● **TEXTO PROPORCIONADO**

==================================================

LA EUCARISTÍA Y LA
MUERTE DEL SALVADOR
Quotiescumque enim
manducabitis panem hunc, mortem Domini annuntiabitis dono veniat
“Cuantas veces
comiereis este pan, anunciaréis la muerte del Señor” (1Co 11, 26)
I
La Sagrada Eucaristía, desde cualquier aspecto que se la considere,
nos recuerda de una manera patente la muerte del Señor.
Fue instituida la víspera de su muerte, la noche misma que fue
entregado Jesús: Pridie quam pateretur;
in qua nocte tradebatur.
El Señor le da el nombre de testamento que se funda en su sangre: Hic calix novum testamentum est in sanguine
meo.
El estado de Jesús en el santísimo Sacramento es un estado de muerte.
En las apariciones de Bruselas y de París, de 1290 y 1369, se dejó ver con las
cicatrices de sus llagas como nuestra víctima divina.
En la Hostia santa está sin voluntad y sin movimiento, como un muerto
que hay que llevar.
A su alrededor reina silencio mortal. Su altar es un sepulcro que
encierra huesos de mártires; la lámpara le alumbra como alumbra las sepulturas;
el corporal que envuelve la santa Hostia es nuevo sudario, novum sudarium. Cuando el sacerdote va a ofrecer el santo
sacrificio, lleva sobre sí insignias de muerte: no hay vestidura sagrada que no
esté marcada con la cruz, que lleva por delante y por detrás.
Siempre muerte, siempre cruz, es el estado de Jesús en la Eucaristía
en sí misma considerada.
II
Si la consideramos como sacrificio o como Sacramento que se recibe en
la Comunión, patentiza ese estado de muerte de Jesús de una manera todavía más
viva.
El sacerdote pronuncia separadamente las palabras de la consagración,
sobre la materia del pan y sobre la del vino, de modo que, en virtud de la
significación rigurosa de estas palabras, el cuerpo de Cristo debiera estar
separado de su sangre, es decir, muerto. Si no hay muerte real es porque a ello
se opone, después de su resurrección, el estado glorioso de Jesucristo; pero Él
toma de la muerte lo que puede, es decir, torna el estado de muerte y le vemos
así como Cordero inmolado por nosotros.

==================================================

● **DATOS REGISTRADOS**
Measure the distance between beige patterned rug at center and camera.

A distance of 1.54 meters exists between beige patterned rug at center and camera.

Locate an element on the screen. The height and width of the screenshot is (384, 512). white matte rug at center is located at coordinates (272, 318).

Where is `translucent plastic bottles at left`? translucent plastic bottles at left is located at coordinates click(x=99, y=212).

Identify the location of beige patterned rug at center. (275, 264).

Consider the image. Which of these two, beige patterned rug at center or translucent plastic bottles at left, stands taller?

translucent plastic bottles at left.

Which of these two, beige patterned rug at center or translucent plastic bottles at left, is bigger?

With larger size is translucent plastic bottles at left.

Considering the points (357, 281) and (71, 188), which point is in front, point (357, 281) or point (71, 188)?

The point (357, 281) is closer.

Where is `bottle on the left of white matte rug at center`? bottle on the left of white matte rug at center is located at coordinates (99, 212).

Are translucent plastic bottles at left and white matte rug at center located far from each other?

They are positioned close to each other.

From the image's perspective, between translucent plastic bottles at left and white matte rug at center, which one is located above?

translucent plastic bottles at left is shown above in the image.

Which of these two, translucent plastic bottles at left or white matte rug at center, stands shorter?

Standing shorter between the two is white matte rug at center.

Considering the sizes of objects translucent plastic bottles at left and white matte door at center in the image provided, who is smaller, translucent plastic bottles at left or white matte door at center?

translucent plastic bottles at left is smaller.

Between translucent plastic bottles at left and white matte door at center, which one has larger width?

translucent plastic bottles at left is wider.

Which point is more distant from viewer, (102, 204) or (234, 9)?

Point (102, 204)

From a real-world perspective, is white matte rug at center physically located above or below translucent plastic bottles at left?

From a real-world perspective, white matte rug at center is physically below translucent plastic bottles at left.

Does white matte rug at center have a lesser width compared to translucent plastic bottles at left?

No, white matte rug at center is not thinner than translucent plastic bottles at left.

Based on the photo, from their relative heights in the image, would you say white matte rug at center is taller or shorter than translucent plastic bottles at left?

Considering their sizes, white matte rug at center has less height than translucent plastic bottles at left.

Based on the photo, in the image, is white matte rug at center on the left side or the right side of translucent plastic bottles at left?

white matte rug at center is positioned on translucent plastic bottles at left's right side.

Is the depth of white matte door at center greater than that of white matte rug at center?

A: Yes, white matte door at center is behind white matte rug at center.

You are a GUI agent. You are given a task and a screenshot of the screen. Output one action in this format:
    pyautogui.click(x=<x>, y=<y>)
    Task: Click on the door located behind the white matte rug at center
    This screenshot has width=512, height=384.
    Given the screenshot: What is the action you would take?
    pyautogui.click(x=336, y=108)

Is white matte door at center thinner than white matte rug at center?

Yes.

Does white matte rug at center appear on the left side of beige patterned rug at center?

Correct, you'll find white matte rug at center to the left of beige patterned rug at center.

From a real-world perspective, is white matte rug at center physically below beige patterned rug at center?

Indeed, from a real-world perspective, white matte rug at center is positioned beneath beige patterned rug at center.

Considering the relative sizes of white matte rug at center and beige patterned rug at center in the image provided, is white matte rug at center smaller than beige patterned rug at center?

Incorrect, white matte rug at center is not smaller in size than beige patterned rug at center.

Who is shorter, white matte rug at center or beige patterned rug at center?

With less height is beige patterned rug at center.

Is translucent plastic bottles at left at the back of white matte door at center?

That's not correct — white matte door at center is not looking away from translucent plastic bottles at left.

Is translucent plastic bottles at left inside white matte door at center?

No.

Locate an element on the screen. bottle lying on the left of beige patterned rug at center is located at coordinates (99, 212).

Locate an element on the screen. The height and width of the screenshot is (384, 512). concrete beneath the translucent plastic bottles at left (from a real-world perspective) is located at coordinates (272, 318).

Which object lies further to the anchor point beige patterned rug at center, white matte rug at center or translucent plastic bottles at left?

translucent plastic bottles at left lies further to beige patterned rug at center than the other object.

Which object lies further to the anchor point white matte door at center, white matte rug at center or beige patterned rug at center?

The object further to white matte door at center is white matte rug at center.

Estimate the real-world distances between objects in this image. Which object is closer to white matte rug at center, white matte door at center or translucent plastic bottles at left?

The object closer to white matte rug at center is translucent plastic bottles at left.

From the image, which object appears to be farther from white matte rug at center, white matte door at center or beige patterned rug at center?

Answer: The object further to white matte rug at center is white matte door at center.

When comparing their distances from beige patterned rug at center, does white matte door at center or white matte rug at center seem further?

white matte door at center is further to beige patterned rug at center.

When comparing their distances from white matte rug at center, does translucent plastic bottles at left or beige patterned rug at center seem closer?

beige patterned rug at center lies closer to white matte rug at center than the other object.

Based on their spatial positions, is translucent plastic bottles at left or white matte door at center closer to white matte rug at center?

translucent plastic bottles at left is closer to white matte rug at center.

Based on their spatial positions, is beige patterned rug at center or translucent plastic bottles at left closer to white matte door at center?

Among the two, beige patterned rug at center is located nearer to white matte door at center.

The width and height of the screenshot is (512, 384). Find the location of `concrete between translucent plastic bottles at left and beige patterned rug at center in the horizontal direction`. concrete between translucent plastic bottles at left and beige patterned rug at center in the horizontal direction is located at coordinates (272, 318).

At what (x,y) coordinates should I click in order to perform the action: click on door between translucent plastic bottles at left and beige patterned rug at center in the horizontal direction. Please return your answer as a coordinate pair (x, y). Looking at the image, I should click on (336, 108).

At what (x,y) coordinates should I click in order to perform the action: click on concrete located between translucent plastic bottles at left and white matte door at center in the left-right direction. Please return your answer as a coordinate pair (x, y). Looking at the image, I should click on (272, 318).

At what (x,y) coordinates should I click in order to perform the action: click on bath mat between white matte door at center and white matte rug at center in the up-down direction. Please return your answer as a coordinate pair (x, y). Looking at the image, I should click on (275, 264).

==================================================

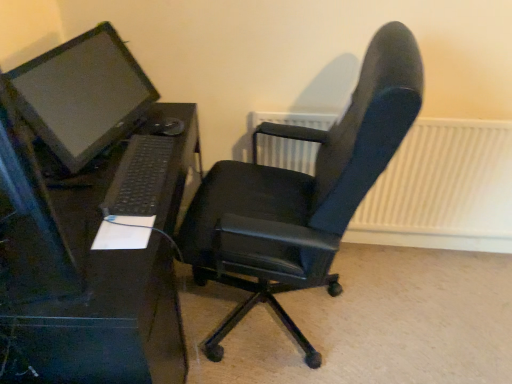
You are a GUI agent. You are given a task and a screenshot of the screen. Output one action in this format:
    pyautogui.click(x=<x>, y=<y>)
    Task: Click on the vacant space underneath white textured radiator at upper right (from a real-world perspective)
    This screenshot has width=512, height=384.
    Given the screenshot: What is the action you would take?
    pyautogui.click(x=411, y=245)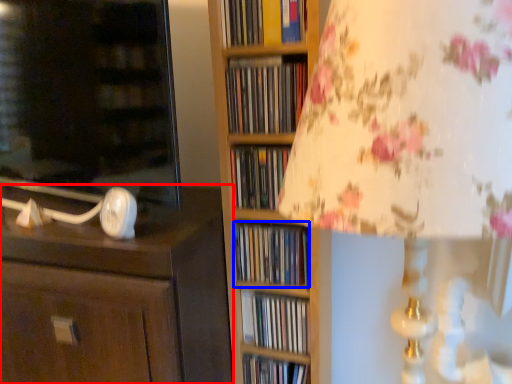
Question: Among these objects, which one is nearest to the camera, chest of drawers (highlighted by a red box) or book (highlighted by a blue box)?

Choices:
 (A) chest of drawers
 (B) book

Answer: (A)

==================================================

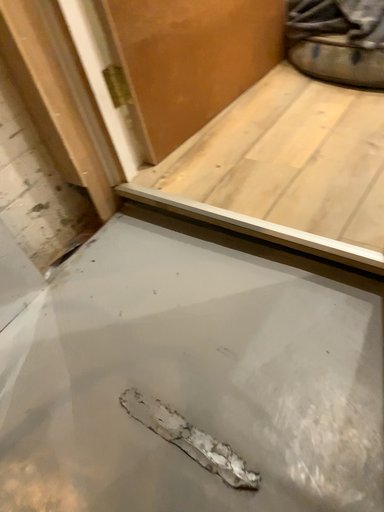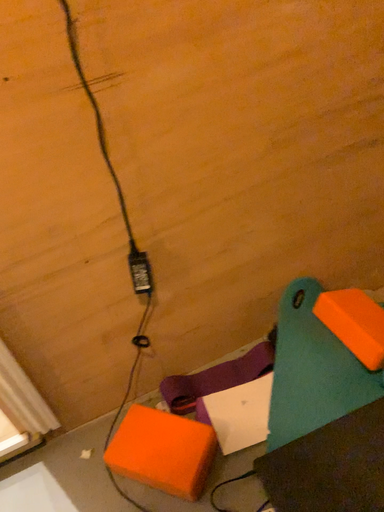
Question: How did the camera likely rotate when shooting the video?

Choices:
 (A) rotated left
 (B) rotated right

==================================================

● **PROBLEMAS Y EJERCICIOS**
#1 Reescribe en forma de lista el párrafo del texto sobre la Eucaristía y la muerte del Salvador que comienza con "A su alrededor reina silencio mortal" y conserva sus datos principales.
#2 Retoma el texto sobre la Eucaristía y la muerte del Salvador y continúalo a partir de su última oración.

● **RESPUESTAS POR ORDEN**
#1
- Alrededor de Jesús en la Eucaristía reina un silencio mortal.
- Su altar es un sepulcro que encierra huesos de mártires.
- La lámpara lo alumbra como alumbra las sepulturas.
- El corporal que envuelve la santa Hostia es un nuevo sudario.
- Cuando el sacerdote va a ofrecer el santo sacrificio, lleva insignias de muerte, pues todas las vestiduras sagradas tienen la cruz por delante y por detrás.

#2
Jesucristo, por esta mística muerte, hace la ofrenda ritual del
sacrificio de la cruz, millares de veces, por los pecados del mundo.
En la Comunión se consuma esta muerte mística del Salvador. El corazón
del comulgante viene a ser su sepulcro, pues disueltas en su interior las
santas especies por la acción del calor natural, cesa el estado sacramental;
Jesús sacramentado ya no está corporalmente en nosotros, sino que muere
sacramentalmente, verificándose la consunción del holocausto.
En el corazón del justo halla Jesús una sepultura gloriosa, pero
ignominiosa en el del pecador. En el primero no pierde su estado sacramental
sin dejar algo de su divinidad, su Espíritu Santo, y por lo mismo un germen de
resurrección. En el segundo, esto es, en el culpable, no sobrevive Jesús,
quedan frustrados todos los fines de la Eucaristía. La Comunión en estas
condiciones es una verdadera profanación; es la muerte violenta e injusta de
nuestro Señor, crucificado por estos nuevos verdugos.
III
¿Por qué quiso Jesucristo establecer relaciones tan íntimas entre su
muerte y la Eucaristía?
Ante todo, para recordarnos cuánto le ha costado este Sacramento. La
Eucaristía es, en efecto, fruto de la muerte de Jesús.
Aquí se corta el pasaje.